*** Opening of Excerpted passage ***

It's normal for a process to grow when it processes its first few requests. They may be different requests, or the same requests processing different data. You may try to reload the same request a few times, and in many cases the process will stop growing after only the second reload. In any case, once a representative selection of requests and inputs has been executed by a process, it won't usually grow any more unless the code leaks memory. If it grows after each reload of an identical request, there is probably a memory leak.

The experience might be different if the code works with some external resource that can change between requests. For example, if the code retrieves database records matching some query, it's possible that from time to time the database will be updated and that a different number of records will match the same query the next time it is issued. Depending on the techniques you use to retrieve the data, format it, and send it to the user, the process may increase or decrease in size, reflecting the changes in the data.

*** Close of Excerpted passage ***
*** Opening of Data excerpts ***

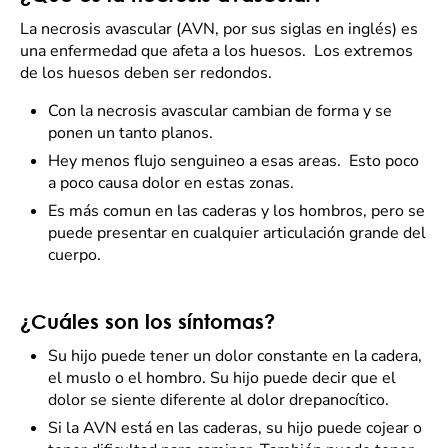
La necrosis avascular (AVN, por sus siglas en inglés) es
una enfermedad que afeta a los huesos. Los extremos
de los huesos deben ser redondos.
Con la necrosis avascular cambian de forma y se
ponen un tanto planos.
Hey menos flujo senguineo a esas areas. Esto poco
a poco causa dolor en estas zonas.
Es más comun en las caderas y los hombros, pero se
puede presentar en cualquier articulación grande del
cuerpo.
¿Cuáles son los síntomas?
Su hijo puede tener un dolor constante en la cadera,
el muslo o el hombro. Su hijo puede decir que el
dolor se siente diferente al dolor drepanocítico.
Si la AVN está en las caderas, su hijo puede cojear o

*** Close of Data excerpts ***

## [What you should do]
Quote the passage about process memory growth word for word, everything from "It's normal for" down to "a memory leak.". Rely only on the passage about process memory growth.

## [Solved problem]
It's normal for a process to grow when it processes its first few requests. They may be different requests, or the same requests processing different data. You may try to reload the same request a few times, and in many cases the process will stop growing after only the second reload. In any case, once a representative selection of requests and inputs has been executed by a process, it won't usually grow any more unless the code leaks memory. If it grows after each reload of an identical request, there is probably a memory leak.